Status in “upstart” package in Ubuntu:
  Fix Released

Bug description:
  Package maintainer scripts often call:

      invoke-rc.d $service restart

  ... to ensure that if a service is running, it gets restarted after
  upgrade. invoke-rc.d is a SysV tool and the premise here is that
  calling /etc/init.d/$service will be a NOP if the service in question
  has not been enabled (for example /etc/default/$service might contain
  'DISABLED=1' or similar).

  However, with Upstart, this premise isn't correct. For an Upstart job,
  calling 'invoke-rc.d $service restart' calls /lib/init/upstart-job
  which then calls "stop $service; start $service". The problem here is
  that if the service was disabled using the 'manual' stanza, *it will
  still be started*.

  This happens since what 'manual' does is to clear the 'start on' condition such that if an admin
  disables a job using 'manual', it won't start on boot but it *will* start if forced with 'start'.
  So, given the following, foo *will* start:

  sudo stop foo
  echo manual|sudo tee -a /etc/init/foo.override
  sudo invoke-rc.d foo restart
        \-> /lib/init/upstart-job
              \-> start foo

  To counter this, we could add a '--honour-manual' option to 'start' and make /lib/init/upstart-job
  specify this option such that 'invoke-rc.d <name> restart' would only start a job if it had not
  been explicitly disabled.

  In fact, there is a simpler method: have /lib/init/upstart-job check to see if the job has a
  'start on' condition.

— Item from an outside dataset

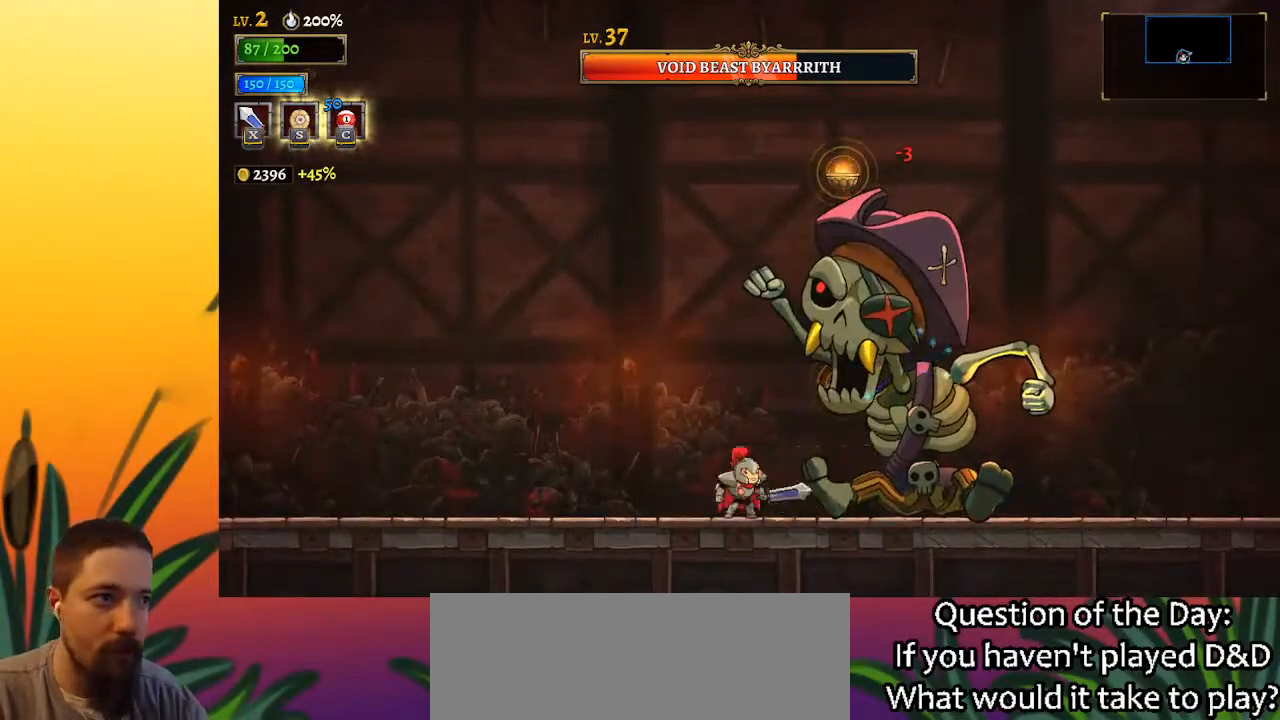
{"keys": ["x"], "events": [[33, "x", "down"], [167, "x", "up"], [500, "x", "down"]]}
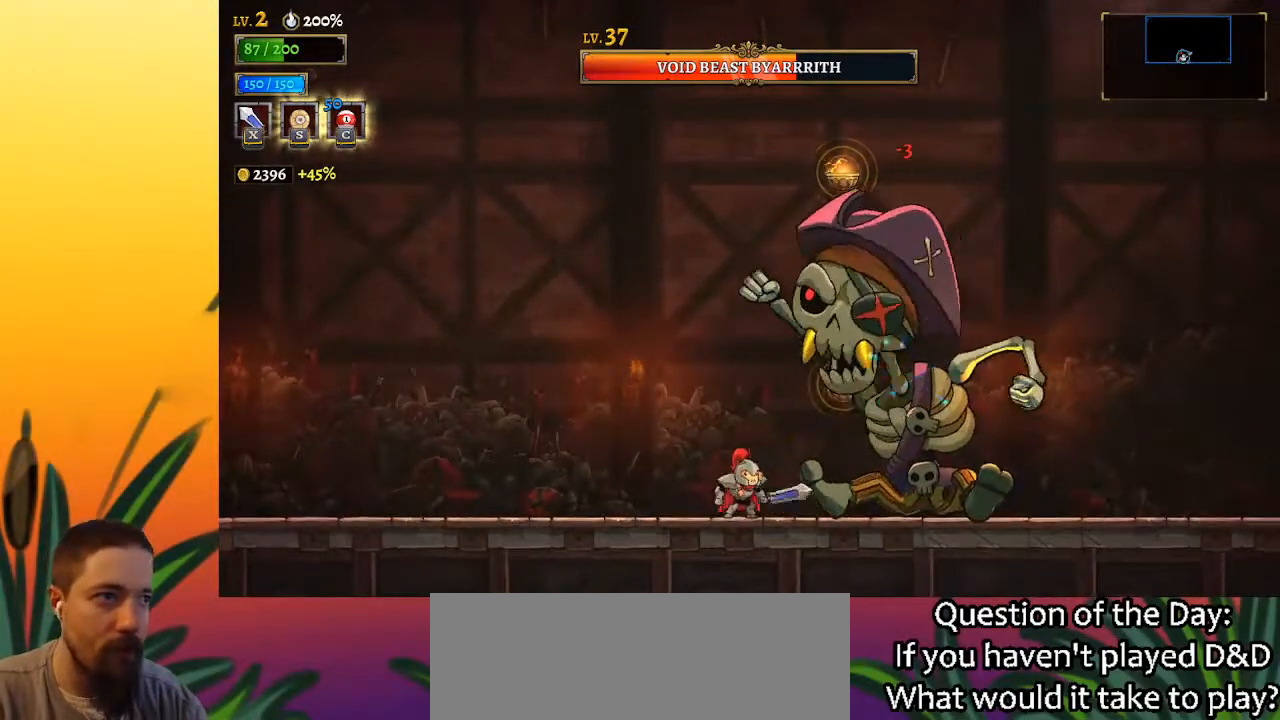
{"keys": ["x"], "events": [[133, "x", "up"], [467, "x", "down"]]}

Crucially, note that the command below will *not* show a 'start on'
  condition if the job was disabled using the 'manual' stanza:

      initctl show-config -e "$JOB"|grep 'start on'

  Then:

  - if the job is running and has a 'start on', stop then start it (existing behaviour).
  - if the job is not running and has a 'start on', start it (existing behaviour).
  - if the job is running and does not have a 'start on', stop then start it
    (since it was forcibly started).
  - if the job is not running and does not have a 'start on', do nothing.

  The last scenario being the key one.